Under the hood, this constraint gets converted directly into a boolean formula to be fed to the SAT solver. Another way to encode the constraint would be:

adjacency_constraint = sum([is_bomb[nr][nc] for nr, nc in neighbors(r, c)] == num_revealed

This causes the booleans to be treated as true integers equal to $1$ when true and $0$ when false: If(bool, true_val=1, false_val=0), and adds an equality constraint with num_revealed. Instead of being converted directly to SAT, these constraints would be handled by the linear integer arithmetic theory. I think it's faster to use PbEq in this case to avoid the overhead of the solver going back and forth between the SAT solver and the arithmetic solver.

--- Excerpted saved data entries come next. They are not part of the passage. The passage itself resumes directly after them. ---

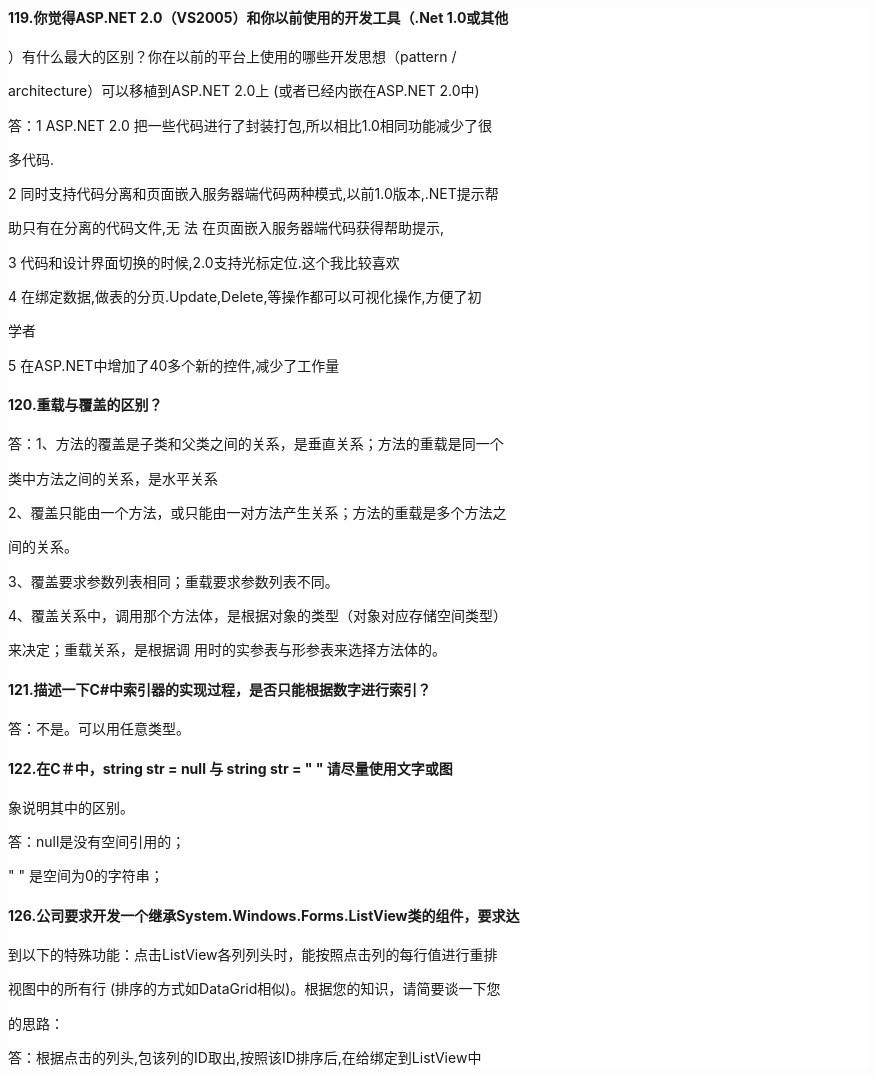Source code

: #### 119.你觉得ASP.NET 2.0（VS2005）和你以前使用的开发工具（.Net 1.0或其他

）有什么最大的区别？你在以前的平台上使用的哪些开发思想（pattern /

architecture）可以移植到ASP.NET 2.0上 (或者已经内嵌在ASP.NET 2.0中)

答：1 ASP.NET 2.0 把一些代码进行了封装打包,所以相比1.0相同功能减少了很

多代码.

2 同时支持代码分离和页面嵌入服务器端代码两种模式,以前1.0版本,.NET提示帮

助只有在分离的代码文件,无 法 在页面嵌入服务器端代码获得帮助提示,

3 代码和设计界面切换的时候,2.0支持光标定位.这个我比较喜欢

4 在绑定数据,做表的分页.Update,Delete,等操作都可以可视化操作,方便了初

学者

5 在ASP.NET中增加了40多个新的控件,减少了工作量

#### 120.重载与覆盖的区别？

答：1、方法的覆盖是子类和父类之间的关系，是垂直关系；方法的重载是同一个

类中方法之间的关系，是水平关系

2、覆盖只能由一个方法，或只能由一对方法产生关系；方法的重载是多个方法之

间的关系。

3、覆盖要求参数列表相同；重载要求参数列表不同。

4、覆盖关系中，调用那个方法体，是根据对象的类型（对象对应存储空间类型）

来决定；重载关系，是根据调 用时的实参表与形参表来选择方法体的。

#### 121.描述一下C#中索引器的实现过程，是否只能根据数字进行索引？

答：不是。可以用任意类型。

#### 122.在C＃中，string str = null 与 string str = " " 请尽量使用文字或图

象说明其中的区别。

答：null是没有空间引用的；

" " 是空间为0的字符串；



#### 126.公司要求开发一个继承System.Windows.Forms.ListView类的组件，要求达

到以下的特殊功能：点击ListView各列列头时，能按照点击列的每行值进行重排

视图中的所有行 (排序的方式如DataGrid相似)。根据您的知识，请简要谈一下您

的思路：

答：根据点击的列头,包该列的ID取出,按照该ID排序后,在给绑定到ListView中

First dig and adding initial constraints:

safe, revealed = game.dig(4, 4)
for r, c, val in revealed:
	solver.add(*gen_constraints_for_revealed_square(r, c, val))

And the core loop:

frontier = deque(game.get_perimeter())
while True:
	while True:
		r, c = frontier.popleft()

		solver.push() # checkpoint constraints
		solver.add(is_bomb[r][c] == True) # hypothetical: bomb under square
		if solver.check() == unsat:
			safe, revealed = game.dig(r, c)
			assert safe

			solver.pop() # undo hypothetical

			for nr, nc, val in revealed:
				solver.add(*gen_constraints_for_revealed_square(nr, nc, val))
				for neighbor in neighbors(nr, nc):
					if neighbor not in frontier and not game.is_revealed(*neighbor) and not game.is_flagged(*neighbor):
						frontier.append(neighbor)

			break
		else:
			# possible for a bomb to be there
			solver.pop() # undo hypothetical

			# MUST there be one?
			solver.push()
			solver.add(is_bomb[r][c] == False) # hypothetical: no bomb under square
			if solver.check() == unsat:
				# yup - flag it!
				game.flag(r, c)
				game.render()
			else:
				frontier.append((r, c)) # look at this square again later when more is known
			solver.pop() # undo hypothetical

And it works!

Stuff I'd like to look more into

• Programming Z3 looks like it has a bunch of good info on how Z3 handles theories under the hood.
• What are other cool things you can use an SMT solver for?
• What's the shape of problem that you should reach for this as opposed to fully converting something to SAT or using a CP(-SAT) solver?